Harvard should not squander this opportunity to improve relations with Cambridge

By The CRIMSON Staff

Last week, Harvard finally reached a deal with neighboring Watertown that will give millions of dollars to the city over the coming years as compensation for the University’s purchase of the Arsenal office complex. The neighborhood’s almost unanimously favorable reaction gives us hope that Harvard may be turning a corner in its heretofore clumsy community relations.

When the University purchased the 30-acre Arsenal plot a year and a half ago, the community’s outcry was harsh—but its alarm was justified. Because Harvard is a tax-exempt institution, Watertown would have lost millions of dollars in revenue when the Arsenal site was removed from the city’s tax rolls. That revenue accounted for almost 5 percent of Watertown’s entire budget, money Watertown had been counting on for library and school renovations among other projects.

In that light, this deal—in which Harvard will pay Watertown $3.8 million this year, increasing 3 percent each year until 2054—is a heartening signal that the University recognizes its obligation to invest in surrounding communities. The $3.8 million figure is the Arsenal’s estimated tax value this year, ensuring that Watertown will not lose any revenue at all in the short term. And though the agreement ends 52 years from now, Harvard has extended other payment in lieu of taxes (PILOT) agreements after they have expired in Cambridge and Boston.

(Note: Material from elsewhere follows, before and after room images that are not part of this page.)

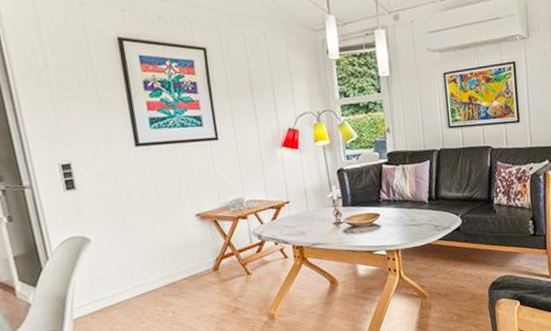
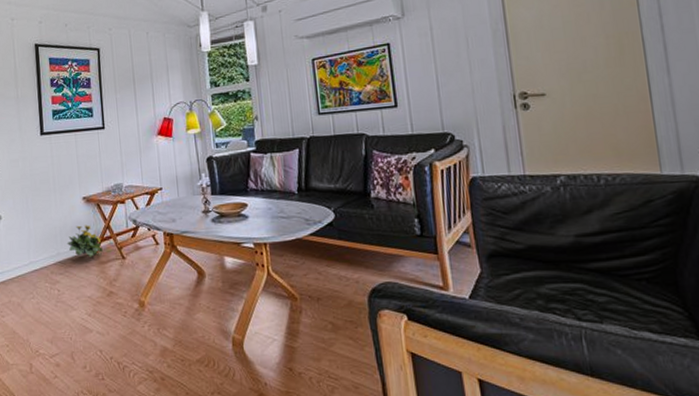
flowering plant: none [179,243,224,276] -> present [66,225,103,257]

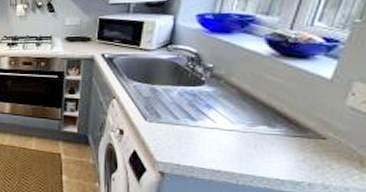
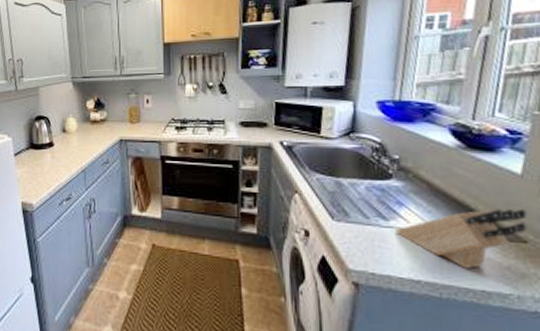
knife block: none [202,109,331,161] -> present [396,208,528,269]

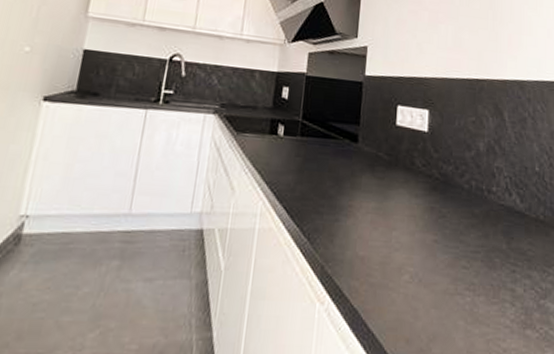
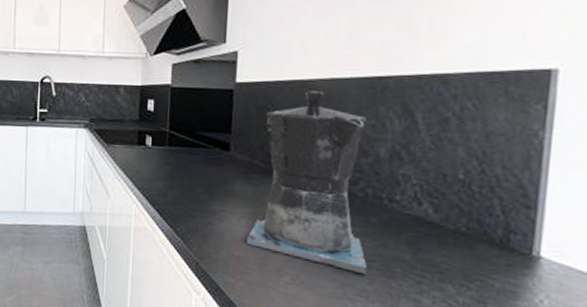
coffee maker: none [370,88,474,267] -> present [246,91,368,275]

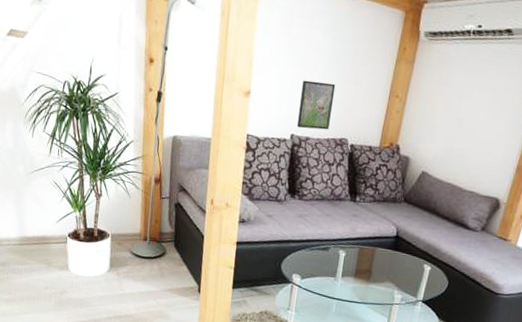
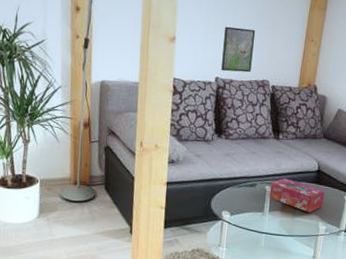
tissue box: none [342,242,402,280] -> present [269,178,325,213]

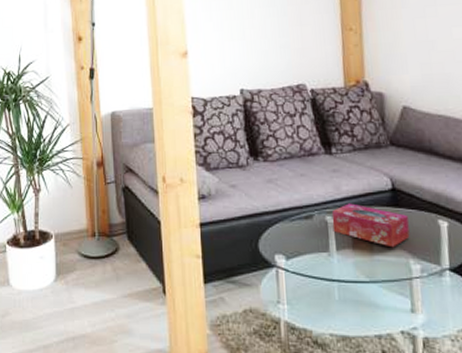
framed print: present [221,26,256,73] -> none [242,28,281,81]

The deal benefits the University as well as Watertown; the Arsenal plot provides Harvard with much-needed space. It can relocate nonessential operations to Watertown, freeing up prime real estate close to the heart of campus for the College and student groups.

Shortly after Harvard bought the Arsenal, Watertown children and their parents were protesting Harvard’s heartless action. Now those parents are applauding the University’s presence. If Harvard hopes to capitalize on its newfound goodwill, however, it cannot stop in Watertown. It must expand its PILOT program in Cambridge and Allston as well. Cambridge currently receives only $1.6 million in PILOT payments, less than half of Watertown’s total—but Harvard occupies more than seven times as much space in Cambridge as in Watertown. This clear inequity is guaranteed to anger Cambridge residents, and with good reason—they have had to endure Harvard’s architectural mistakes for decades, whereas Watertown is only now beginning its relationship with the University.

This is the University’s chance to make a dramatic effort to improve its relations with all its neighbors. If it misses this opportunity, relations with Cambridge will only worsen, leaving Harvard in more of an untenable position with its closest neighbor than ever before.